Tanto a teoria do resgate como a do pagamento pareciam eticamente repulsivas. O conceito de redenção de Abelardo baseava-se em que, pelo sofrimento e morte, Cristo nos ligou mais estreitamente a si pelo amor: nossos corações "abrasam-se com essa dávida de graça divina (...) testemunhando que ele veio com o propósito expresso de disseminar a verdadeira liberdade do amor entre os homens". Em Abelardo, as imagens da dívida e dos direitos não existem. Mas sua compreensão ética da Redenção deparou com um descaso generalizado; a formulação de Anselmo tornou-se ortodoxa ( e foi usada por Tomás de Aquino). 

O poder do Diabo foi drasticamente reduzido: uma dívida para com Deus substituiu o resgate devido a Satã. Teologicamente, essa nova doutrina apóia-se em uma redefinição radical do papel do Diabo, que foi despojado de seus direitos. A verdade, porém, é que a vasta literatura sobre esse assunto não teve efeito sobre a imagem visual do Diabo. Pelo contrário: os Juízos Finais entalhados em catedrais por toda Europa mostram o Diabo recebendo os pecadores que lhe são devidos e desfrutando o direito de puni-los, participando, assim, da justiça de Deus. (...) 

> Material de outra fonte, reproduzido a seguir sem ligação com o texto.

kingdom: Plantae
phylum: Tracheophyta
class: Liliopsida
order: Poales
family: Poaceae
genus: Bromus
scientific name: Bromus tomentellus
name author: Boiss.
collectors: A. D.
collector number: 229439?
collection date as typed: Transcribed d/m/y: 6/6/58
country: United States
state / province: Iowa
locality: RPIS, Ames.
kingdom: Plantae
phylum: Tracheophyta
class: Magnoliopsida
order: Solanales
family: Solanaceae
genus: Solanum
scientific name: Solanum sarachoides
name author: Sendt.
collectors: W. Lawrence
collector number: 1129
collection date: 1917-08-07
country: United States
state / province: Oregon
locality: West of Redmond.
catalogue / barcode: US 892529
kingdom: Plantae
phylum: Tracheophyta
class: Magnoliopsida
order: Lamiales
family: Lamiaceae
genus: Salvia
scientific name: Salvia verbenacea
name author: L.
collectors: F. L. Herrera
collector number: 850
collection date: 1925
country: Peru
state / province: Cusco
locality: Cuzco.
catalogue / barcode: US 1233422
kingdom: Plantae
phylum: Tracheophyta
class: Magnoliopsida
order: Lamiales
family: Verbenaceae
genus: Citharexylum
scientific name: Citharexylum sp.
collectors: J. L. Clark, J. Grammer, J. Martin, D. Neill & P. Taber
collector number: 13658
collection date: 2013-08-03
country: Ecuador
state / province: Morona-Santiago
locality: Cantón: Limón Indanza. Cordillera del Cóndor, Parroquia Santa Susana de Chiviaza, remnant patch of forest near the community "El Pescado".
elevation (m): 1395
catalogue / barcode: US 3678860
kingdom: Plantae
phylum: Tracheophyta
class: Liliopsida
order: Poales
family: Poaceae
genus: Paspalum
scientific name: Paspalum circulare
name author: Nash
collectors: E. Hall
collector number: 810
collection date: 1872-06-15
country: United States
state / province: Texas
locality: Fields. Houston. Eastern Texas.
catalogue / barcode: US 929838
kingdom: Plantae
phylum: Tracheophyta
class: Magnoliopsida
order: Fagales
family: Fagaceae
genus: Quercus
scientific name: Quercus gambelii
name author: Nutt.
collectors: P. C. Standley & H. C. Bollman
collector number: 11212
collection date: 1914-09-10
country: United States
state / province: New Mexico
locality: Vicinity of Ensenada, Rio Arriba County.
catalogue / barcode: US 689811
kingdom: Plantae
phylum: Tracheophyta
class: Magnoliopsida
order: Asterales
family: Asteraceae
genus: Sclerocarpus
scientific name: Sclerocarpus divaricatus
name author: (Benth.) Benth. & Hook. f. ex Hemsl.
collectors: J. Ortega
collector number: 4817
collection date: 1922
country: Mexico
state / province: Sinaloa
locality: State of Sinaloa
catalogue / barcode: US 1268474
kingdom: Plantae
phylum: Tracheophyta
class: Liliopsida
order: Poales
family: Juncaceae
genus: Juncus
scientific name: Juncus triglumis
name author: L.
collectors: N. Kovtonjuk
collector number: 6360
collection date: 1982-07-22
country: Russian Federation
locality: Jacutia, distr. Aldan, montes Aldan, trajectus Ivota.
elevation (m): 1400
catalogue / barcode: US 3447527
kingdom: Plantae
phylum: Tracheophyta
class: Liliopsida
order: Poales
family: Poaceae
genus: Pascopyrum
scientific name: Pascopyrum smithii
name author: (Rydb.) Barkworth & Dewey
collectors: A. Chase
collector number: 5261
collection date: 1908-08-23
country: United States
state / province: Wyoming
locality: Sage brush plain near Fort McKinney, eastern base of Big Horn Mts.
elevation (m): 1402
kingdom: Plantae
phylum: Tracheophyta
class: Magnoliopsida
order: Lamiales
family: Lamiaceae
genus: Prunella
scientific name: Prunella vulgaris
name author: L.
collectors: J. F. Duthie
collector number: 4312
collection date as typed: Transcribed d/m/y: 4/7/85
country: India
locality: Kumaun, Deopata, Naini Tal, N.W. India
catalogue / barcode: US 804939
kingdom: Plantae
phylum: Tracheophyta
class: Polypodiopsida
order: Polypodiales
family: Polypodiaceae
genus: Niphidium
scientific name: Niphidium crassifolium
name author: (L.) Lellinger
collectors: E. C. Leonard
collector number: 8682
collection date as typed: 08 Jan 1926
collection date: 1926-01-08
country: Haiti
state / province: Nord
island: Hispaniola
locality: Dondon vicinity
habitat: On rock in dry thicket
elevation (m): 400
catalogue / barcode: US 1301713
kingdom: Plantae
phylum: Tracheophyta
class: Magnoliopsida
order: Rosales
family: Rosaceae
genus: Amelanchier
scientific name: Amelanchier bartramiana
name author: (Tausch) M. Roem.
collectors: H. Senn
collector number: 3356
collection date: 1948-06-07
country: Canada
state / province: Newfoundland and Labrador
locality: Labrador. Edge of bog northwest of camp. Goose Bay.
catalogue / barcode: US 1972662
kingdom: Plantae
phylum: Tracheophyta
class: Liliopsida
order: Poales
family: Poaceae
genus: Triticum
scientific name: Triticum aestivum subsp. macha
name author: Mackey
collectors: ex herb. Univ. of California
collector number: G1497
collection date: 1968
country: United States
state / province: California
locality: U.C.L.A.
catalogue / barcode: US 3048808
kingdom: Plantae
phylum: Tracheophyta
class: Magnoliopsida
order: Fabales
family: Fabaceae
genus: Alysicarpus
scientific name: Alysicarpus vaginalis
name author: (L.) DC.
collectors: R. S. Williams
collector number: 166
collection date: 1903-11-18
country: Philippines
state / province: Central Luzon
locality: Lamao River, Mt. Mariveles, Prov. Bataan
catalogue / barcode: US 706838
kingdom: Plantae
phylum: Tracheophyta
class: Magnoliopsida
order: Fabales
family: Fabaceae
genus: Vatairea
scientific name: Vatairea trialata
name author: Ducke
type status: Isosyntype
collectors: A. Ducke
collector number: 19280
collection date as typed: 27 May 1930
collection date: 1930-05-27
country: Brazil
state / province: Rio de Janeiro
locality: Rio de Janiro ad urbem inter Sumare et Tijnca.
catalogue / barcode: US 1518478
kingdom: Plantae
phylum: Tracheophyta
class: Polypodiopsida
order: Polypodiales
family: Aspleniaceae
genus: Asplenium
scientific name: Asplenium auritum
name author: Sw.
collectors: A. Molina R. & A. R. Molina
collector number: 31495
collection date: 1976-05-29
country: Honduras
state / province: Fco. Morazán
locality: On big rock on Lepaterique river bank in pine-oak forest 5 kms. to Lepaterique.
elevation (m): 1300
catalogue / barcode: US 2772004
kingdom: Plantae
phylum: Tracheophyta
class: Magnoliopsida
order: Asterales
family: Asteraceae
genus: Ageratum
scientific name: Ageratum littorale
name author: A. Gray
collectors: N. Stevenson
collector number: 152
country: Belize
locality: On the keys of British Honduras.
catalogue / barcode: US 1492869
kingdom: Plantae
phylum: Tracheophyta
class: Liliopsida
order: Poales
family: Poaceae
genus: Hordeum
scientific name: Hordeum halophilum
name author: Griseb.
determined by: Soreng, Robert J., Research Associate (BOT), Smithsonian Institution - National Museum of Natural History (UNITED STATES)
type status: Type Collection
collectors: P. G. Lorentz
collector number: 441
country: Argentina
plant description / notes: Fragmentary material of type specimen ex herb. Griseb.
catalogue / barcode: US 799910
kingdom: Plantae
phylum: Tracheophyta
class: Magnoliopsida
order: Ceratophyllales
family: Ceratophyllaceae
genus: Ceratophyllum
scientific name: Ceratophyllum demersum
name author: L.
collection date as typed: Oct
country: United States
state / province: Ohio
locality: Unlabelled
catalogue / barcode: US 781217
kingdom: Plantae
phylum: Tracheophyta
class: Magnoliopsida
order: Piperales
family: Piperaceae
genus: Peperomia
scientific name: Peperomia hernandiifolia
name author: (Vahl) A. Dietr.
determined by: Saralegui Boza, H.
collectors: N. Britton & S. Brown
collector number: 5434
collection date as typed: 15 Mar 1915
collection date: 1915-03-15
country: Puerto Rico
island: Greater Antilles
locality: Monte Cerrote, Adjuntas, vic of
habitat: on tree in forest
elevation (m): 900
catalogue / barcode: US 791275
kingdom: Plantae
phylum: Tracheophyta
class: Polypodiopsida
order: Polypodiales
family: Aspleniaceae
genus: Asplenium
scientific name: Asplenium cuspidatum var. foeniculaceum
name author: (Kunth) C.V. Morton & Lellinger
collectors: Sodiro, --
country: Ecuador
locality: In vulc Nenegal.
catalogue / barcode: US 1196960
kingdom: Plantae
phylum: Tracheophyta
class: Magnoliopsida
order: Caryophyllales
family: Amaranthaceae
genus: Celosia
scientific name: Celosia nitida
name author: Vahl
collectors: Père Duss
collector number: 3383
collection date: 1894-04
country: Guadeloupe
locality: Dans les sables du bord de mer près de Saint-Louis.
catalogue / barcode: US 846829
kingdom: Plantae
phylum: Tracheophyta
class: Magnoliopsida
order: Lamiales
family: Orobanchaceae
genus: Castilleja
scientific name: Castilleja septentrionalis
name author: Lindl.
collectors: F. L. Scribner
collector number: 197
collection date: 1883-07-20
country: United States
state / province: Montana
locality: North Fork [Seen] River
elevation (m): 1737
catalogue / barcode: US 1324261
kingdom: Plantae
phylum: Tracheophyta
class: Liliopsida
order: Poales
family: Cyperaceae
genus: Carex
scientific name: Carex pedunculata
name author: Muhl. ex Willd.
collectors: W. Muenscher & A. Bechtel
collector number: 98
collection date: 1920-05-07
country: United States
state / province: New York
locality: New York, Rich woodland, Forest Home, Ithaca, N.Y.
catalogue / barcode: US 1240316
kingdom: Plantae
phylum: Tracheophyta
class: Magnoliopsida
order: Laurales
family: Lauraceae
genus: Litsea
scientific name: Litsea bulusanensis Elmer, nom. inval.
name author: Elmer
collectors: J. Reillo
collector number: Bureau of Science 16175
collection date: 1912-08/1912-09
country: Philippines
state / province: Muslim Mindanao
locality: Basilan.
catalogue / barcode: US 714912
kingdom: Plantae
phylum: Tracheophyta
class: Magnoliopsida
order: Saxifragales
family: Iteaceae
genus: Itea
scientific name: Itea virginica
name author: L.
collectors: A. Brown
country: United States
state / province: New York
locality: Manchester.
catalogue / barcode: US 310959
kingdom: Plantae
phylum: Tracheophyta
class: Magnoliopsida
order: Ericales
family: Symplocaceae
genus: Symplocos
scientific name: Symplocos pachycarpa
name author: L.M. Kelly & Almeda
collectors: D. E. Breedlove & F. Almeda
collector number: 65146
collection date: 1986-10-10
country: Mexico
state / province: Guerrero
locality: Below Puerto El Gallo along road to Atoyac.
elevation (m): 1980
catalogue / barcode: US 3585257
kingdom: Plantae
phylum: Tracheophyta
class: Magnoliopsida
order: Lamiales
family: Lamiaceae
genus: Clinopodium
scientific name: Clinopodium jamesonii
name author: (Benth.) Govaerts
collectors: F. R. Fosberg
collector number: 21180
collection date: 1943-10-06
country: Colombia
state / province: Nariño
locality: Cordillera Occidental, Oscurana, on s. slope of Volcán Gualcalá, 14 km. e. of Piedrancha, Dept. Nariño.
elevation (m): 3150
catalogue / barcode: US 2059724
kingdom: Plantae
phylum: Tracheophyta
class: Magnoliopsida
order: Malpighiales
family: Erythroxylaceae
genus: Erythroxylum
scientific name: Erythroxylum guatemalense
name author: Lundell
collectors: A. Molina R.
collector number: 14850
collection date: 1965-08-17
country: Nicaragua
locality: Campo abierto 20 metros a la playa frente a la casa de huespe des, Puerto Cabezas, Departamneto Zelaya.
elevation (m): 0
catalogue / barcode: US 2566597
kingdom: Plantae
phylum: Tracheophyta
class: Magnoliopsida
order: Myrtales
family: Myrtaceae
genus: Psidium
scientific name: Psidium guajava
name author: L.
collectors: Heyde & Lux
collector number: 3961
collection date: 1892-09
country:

Talvez a razão mais decisiva da sobrevivência da teoria é que a maioria das pessoas, inclusive os clérigos, não era capaz de entender facilmente essas distinções mais recentes. A imagem inicial tinha estado na mente do povo por mais de quinhentos anos e provavelmente continuou predominante na tradição popular. En níveis superiores da teoria teológica, o papel do Diabo mudara, mas no nível popular ele conservou seus direitos. Nada nos textos dos escolásticos é requerido, por exemplo, para se compreender coisa alguma sobre o Diabo nos mistérios encenados nos séculos XIV e XV, que são o melhor testemunho da tradição ral e popular sobre o Diabo. Não seria a expressão inglesa "Give the devil his due" (Ao diabo o que lhe é devido) um vestígio da teoria do resgate - de que o Diabo, também, tem direitos que permanecem conosco até hoje?